Happy Monday and welcome to the first installment of our new Pose of the Week series, where we select a single yoga pose and break it down, explain correct form and its benefits for athletes.

This week’s pose: Extended Side Angle
Utthita Parsvakonasana
(oo-TEE-tah parsh-vah-cone-AHS-anna)
utthita = extended
parsva = side, flank
kona = angle

Extended Side Angle

Extended Side Angle with lower arm on the thigh.

Getting into the Pose

From Mountain Pose, step the left foot back, creating a leg’s length stance wide on the mat. Right foot is perpendicular to the top

edge of the mat. Left foot is firmly planted into the mat and turned out about 45 degrees. Hips are square to the side. Tailbone is tucked and belly button is pulled in toward the spine.

Stretch the arms out long, palms face down, with shoulders stacked above the hips.
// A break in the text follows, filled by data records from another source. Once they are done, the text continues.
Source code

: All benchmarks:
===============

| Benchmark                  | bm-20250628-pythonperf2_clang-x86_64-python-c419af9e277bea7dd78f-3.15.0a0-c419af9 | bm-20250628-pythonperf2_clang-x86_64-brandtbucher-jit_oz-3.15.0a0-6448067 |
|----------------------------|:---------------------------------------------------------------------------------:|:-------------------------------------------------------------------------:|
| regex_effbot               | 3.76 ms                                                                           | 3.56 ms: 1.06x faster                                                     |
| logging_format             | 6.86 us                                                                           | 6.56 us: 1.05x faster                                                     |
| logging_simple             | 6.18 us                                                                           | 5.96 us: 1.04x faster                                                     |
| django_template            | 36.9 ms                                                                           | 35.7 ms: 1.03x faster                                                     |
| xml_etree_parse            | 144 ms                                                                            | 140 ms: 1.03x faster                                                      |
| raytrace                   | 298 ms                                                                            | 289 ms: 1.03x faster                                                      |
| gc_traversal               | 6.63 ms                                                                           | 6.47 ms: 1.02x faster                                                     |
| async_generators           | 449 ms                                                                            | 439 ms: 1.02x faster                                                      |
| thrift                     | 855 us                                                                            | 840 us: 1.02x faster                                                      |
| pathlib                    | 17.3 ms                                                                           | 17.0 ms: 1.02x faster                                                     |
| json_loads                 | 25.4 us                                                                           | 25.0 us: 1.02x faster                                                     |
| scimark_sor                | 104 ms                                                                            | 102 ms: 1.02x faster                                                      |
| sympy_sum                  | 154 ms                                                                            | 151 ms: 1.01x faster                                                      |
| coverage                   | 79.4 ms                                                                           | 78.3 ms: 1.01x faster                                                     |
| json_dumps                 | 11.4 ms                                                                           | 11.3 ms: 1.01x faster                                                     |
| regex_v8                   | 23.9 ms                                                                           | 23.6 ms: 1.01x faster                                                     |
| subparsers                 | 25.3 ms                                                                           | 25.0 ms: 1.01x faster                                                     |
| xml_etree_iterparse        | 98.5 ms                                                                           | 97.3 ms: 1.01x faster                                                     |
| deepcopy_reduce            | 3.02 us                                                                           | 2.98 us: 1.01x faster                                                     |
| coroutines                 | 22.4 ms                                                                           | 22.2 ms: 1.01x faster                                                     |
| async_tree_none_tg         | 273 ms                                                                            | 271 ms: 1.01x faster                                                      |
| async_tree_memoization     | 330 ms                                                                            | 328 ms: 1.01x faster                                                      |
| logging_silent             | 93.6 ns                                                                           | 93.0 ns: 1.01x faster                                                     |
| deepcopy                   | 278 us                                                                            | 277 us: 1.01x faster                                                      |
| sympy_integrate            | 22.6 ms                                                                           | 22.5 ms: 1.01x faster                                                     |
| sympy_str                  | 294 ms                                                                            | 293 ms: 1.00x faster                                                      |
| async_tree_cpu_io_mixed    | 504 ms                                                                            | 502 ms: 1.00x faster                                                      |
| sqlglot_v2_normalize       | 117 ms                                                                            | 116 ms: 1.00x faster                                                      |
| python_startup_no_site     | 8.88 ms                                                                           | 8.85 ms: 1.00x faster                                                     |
Roll the shoulders down and reach the fingertips to opposite walls.

Bend the right knee and sink the hips straight down toward the ground.
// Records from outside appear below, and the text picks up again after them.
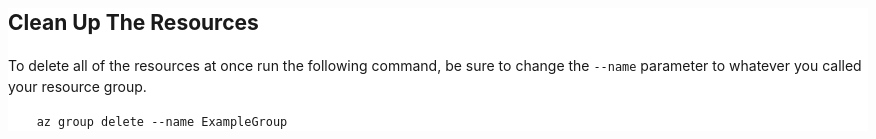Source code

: ## Clean Up The Resources

To delete all of the resources at once run the following command, be sure to change the `--name` parameter to whatever you called your resource group.

        az group delete --name ExampleGroup
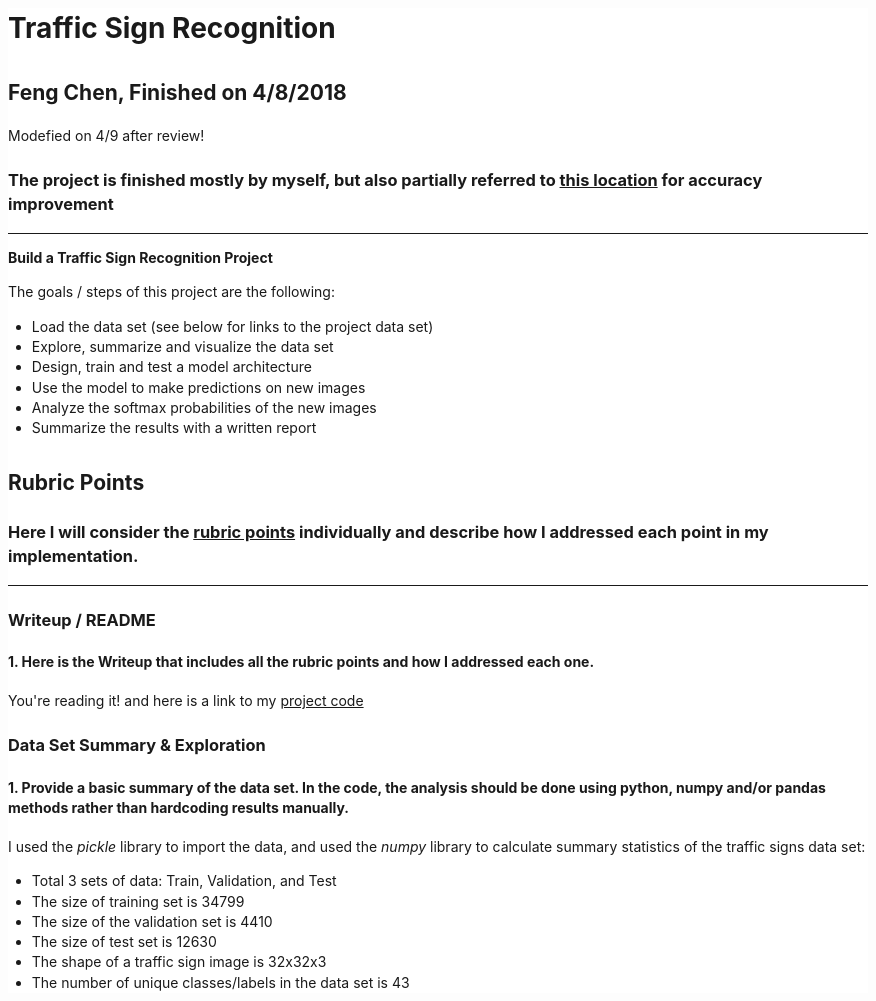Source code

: # **Traffic Sign Recognition** 

## Feng Chen, Finished on 4/8/2018

Modefied on 4/9 after review!

### The project is finished mostly by myself, but also partially referred to [this location](https://github.com/galenballew/Traffic-Sign-CNN)  for accuracy improvement

---

**Build a Traffic Sign Recognition Project**

The goals / steps of this project are the following:
* Load the data set (see below for links to the project data set)
* Explore, summarize and visualize the data set
* Design, train and test a model architecture
* Use the model to make predictions on new images
* Analyze the softmax probabilities of the new images
* Summarize the results with a written report


[//]: # (Image References)

[image1]: ./submit_images/train_data_distribution_original.png "Visualization"
[image2]: ./submit_images/before_norm.png "Before Normalization"
[image3]: ./submit_images/after_norm.png "After Normalization"
[image4]: ./submit_images/after_warp.png "After Warp"
[image5]: ./submit_images/post_data_geneation.png "Post_data_geneation"
[image6]: ./submit_images/Training_Accuracy.png "Training Accuracy"
[image7]: ./submit_images/Validation_Accuracy.png "Validation Accuracy"
[image8]: ./submit_images/1.jpg "Traffic Sign 1"
[image9]: ./submit_images/2.jpg "Traffic Sign 2"
[image10]: ./submit_images/3.jpg "Traffic Sign 3"
[image11]: ./submit_images/4.jpg "Traffic Sign 4"
[image12]: ./submit_images/5.jpg "Traffic Sign 5"

## Rubric Points
### Here I will consider the [rubric points](https://review.udacity.com/#!/rubrics/481/view) individually and describe how I addressed each point in my implementation.  

---
### Writeup / README

#### 1. Here is the Writeup that includes all the rubric points and how I addressed each one.

You're reading it! and here is a link to my [project code](https://github.com/zypchenfeng/SDC_Term1-Traffic-Sign-Classifier-Project/Traffic_Sign_Classifier.ipynb)

### Data Set Summary & Exploration

#### 1. Provide a basic summary of the data set. In the code, the analysis should be done using python, numpy and/or pandas methods rather than hardcoding results manually.

I used the _pickle_ library to import the data, and used the _numpy_ library to calculate summary 
statistics of the traffic signs data set:

* Total 3 sets of data: Train, Validation, and Test
* The size of training set is 34799
* The size of the validation set is 4410
* The size of test set is 12630
* The shape of a traffic sign image is 32x32x3
* The number of unique classes/labels in the data set is 43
Draw the right elbow down to meet the right thigh and extend the left arm up toward the sky.

Continue to sink the hips as you press evenly through the back leg, connecting to the outer edge of the back foot.

Extended Side Angle 2

Deepen the pose by lowering the bottom arm to the ground on the inside of the front foot.

Deepen the pose by releasing the right hand to the ground on the inside of the right leg. A block or a thick book can be used as a prop here to meet your hand halfway between your thigh and the ground.

Hold and breathe for up to a minute, continuing to sink the tailbone toward the ground and reaching the upper body toward the sky.

Think about stretching in all four directions, feeling lightness and breathing into the pose.

Benefits for Athletes

  • Opens hips
  • Opens shoulders
  • Opens chest
  • Strengthens legs
  • Strengthens back
  • Strengthens abdominals
  • Stretches inner thighs and hamstrings

Common Misalignments & Tips to Keep Good Form

  • Knee moves beyond the ankle or to ether side of the foot and out of line with the middle toes.
    Press the front foot evenly into the ground to feel the center of the food. Gaze down to make sure your knee is in direct alignment with your middle toes.
  • Back foot lifts up.
    Brace the back heel against a wall and as you lower down, imagine pressing the wall away from you. Begin to feel the fullness of the foot connected to the ground.
  • Upper body collapses into the leg or into the ground and the integrity of the pose falls.
    Imagine your back side is glued to a wall. The shoulders are stacked directly above the hips and you are in one long line. As you bend the front knee, allow the upper body to stay in this straight, long line. Reach toward the ceiling and engage your abdominal muscles to keep you strong and lifted. Draw your shoulder blades together. Begin to rotate your chest toward the sky.

The body should be warm before getting into this pose, so complete five to 10 rounds of sun salutations prior, or get into the pose following a workout.